= Culture of Greenland =

The culture of Greenland has much in common with Greenlandic Inuit tradition, as the majority of people are descended from Inuit. Many people still go ice fishing and there are annual dog-sled races in which everyone with a team participates.

However, Greenland has now become somewhat of a tourist attraction. It holds contests to attract tourists such as dog racing, ice fishing, hiking, and cross country racing.

==Inuit==
Inuit account for 81% (2005) of the population of Greenland. Hunting is iconic to their culture and most Greenlanders still hunt at least part-time to supplement their diet and provide skins for clothing and kayaks.

== Thule region ==
The northwest corner of Greenland is known as the Thule region. It is roughly the size of Germany, but inhabited by less than 1,000 people. The northernmost year-round communities on earth (Siorapaluk, Moriusaq, Savissivik, Qeqertat, and Qaanaaq) are in the Thule region. Siorapaluk, with approximately 80 residents, is just 730 nautical miles (1,360 km) from the North Pole.

· · · ·

# [ACTIVITY LIST]
a) From the passage on Greenlandic culture, quote the part that opens with the words "The culture of" and closes with "cross country racing.".
b) According to the passage on Greenlandic culture, what percentage of Greenland's population did Inuit account for in 2005?
c) Carry on the passage on Greenlandic culture after its last sentence.
The material after this point is separate from the passage on Greenlandic culture.

· · · ·

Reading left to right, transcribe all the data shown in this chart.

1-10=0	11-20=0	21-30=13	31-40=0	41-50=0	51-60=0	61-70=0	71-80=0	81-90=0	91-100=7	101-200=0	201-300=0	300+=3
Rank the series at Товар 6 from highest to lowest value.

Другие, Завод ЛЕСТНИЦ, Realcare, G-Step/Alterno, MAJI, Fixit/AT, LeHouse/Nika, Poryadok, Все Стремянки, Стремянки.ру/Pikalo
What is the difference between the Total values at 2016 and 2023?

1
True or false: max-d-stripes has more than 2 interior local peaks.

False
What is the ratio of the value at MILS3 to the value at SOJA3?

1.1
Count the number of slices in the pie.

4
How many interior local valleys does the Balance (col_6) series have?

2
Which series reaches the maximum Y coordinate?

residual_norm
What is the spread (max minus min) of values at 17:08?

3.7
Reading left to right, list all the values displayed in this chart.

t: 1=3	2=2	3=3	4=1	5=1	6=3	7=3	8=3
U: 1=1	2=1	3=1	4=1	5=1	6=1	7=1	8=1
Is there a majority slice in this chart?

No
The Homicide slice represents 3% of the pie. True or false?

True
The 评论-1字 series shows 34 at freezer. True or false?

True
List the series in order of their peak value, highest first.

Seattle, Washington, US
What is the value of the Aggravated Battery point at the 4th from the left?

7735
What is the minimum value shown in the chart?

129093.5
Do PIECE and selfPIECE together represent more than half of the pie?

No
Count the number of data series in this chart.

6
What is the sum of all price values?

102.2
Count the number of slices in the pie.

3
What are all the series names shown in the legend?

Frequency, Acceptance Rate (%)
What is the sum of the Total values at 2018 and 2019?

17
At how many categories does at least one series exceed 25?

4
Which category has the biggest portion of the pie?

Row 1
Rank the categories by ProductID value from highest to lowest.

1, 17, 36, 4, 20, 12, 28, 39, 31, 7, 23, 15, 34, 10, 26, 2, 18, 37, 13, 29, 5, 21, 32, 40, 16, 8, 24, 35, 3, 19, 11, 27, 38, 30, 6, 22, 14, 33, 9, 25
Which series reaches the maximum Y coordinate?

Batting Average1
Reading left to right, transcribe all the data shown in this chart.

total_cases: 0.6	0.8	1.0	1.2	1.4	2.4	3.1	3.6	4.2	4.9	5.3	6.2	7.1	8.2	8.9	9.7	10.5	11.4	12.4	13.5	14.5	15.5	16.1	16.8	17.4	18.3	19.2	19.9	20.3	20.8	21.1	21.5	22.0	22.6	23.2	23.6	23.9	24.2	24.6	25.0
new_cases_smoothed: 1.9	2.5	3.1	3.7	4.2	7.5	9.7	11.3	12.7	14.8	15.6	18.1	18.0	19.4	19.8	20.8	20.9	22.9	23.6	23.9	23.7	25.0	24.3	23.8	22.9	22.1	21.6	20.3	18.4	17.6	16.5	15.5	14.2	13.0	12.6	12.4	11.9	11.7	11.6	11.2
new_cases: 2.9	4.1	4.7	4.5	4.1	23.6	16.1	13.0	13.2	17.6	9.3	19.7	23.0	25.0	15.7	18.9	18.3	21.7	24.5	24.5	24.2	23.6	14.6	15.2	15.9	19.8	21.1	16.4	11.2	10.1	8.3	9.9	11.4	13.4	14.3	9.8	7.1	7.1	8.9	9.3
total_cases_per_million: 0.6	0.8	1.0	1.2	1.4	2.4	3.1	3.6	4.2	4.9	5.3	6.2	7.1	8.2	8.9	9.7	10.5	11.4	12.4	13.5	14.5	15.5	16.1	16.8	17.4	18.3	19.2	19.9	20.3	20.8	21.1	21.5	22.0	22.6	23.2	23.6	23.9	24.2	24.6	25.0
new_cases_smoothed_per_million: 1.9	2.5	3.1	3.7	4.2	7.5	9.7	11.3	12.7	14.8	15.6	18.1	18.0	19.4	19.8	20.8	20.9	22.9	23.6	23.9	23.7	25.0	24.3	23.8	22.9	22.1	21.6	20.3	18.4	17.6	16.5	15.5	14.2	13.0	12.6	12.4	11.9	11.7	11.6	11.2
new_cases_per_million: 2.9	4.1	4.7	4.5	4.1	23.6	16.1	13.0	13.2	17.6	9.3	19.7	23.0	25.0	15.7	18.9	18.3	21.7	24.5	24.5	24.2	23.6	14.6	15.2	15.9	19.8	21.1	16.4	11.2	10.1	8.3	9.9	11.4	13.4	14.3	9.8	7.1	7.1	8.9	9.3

· · · ·

# [OUTPUTS IN ORDER]
a)
The culture of Greenland has much in common with Greenlandic Inuit tradition, as the majority of people are descended from Inuit. Many people still go ice fishing and there are annual dog-sled races in which everyone with a team participates.

However, Greenland has now become somewhat of a tourist attraction. It holds contests to attract tourists such as dog racing, ice fishing, hiking, and cross country racing.

b) 81%

c)
Currently, though most families in the Thule region need at least one member in salaried employment in order to pay for electricity and other modern amenities, hunting remains a revered profession. Traditional foods like seal, walrus, narwhal and caribou are consumed frequently. Hunters still wear hand-made polar bear skin garments, caribou anoraks and skin boots for warmth on winter hunting trips. Many of the men maintain world-class kayaking and harpoon-throwing skills.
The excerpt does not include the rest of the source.